Brian Miller, senior investment specialist and head of target-date product management at Vanguard, said in an emailed response that he expects the Fed will begin to lower interest rates by the end of 2024 to the 4% to 4.5% range. However, he said Vanguard does not make tactical changes to its target-date funds’ asset allocations based on short-term market conditions.  

As a result, Miller said he does not anticipate repositioning the funds in response to a decrease in the Fed’s interest-rate target.  

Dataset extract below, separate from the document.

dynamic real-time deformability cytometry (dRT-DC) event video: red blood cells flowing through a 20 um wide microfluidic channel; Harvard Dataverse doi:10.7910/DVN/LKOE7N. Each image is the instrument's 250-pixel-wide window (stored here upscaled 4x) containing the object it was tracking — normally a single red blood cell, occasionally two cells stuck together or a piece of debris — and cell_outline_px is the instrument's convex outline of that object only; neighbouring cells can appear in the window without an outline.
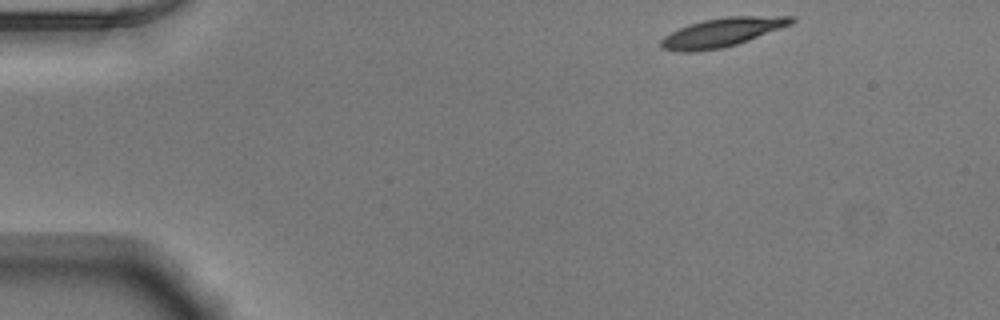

“All of [that] being said, a critical part of our target-date fund oversight process is continually ensuring that the Target Retirement Fund glide path and underlying sub-asset allocation continue to keep our investors on the path to a successful retirement,” Miller said. “We conduct a full glide path revalidation each year, which involves updating the capital market assumptions and investor data in our proprietary Vanguard Life-Cycle Investing Model. This data-driven exercise enables us to apply our best thinking to the funds’ existing glide path and underlying sub-asset allocation to determine if any changes would be appropriate for our Target Retirement Funds.” 

Vanguard manages $594 billion in Target Retirement Funds, and another $640 billion in Target Retirement Trusts, for a total of $1.2 trillion in its Target Retirement series. Vangaurd no longer offers the Institutional Target Retirement Funds, as they were merged into its Target Retirement Funds back in 2021. 

Miller emphasized that Vanguard believes investors should focus on the things they can control—having clear investment goals, maintaining broad diversification, keeping their investment costs low and sticking with their plan over the long term. 

While bonds, besides high yield, performed poorly at the end of 2023, looking ahead into 2024, Jack Manley, global market strategist at J.P. Morgan, said in a recent DC Quarterly Review webinar that he is more optimistic about bond performance this year than equity performance. As interest rates move lower, the value of fixed income will go up, but he said this may be short-lived and that investors should “strike while the iron is hot.”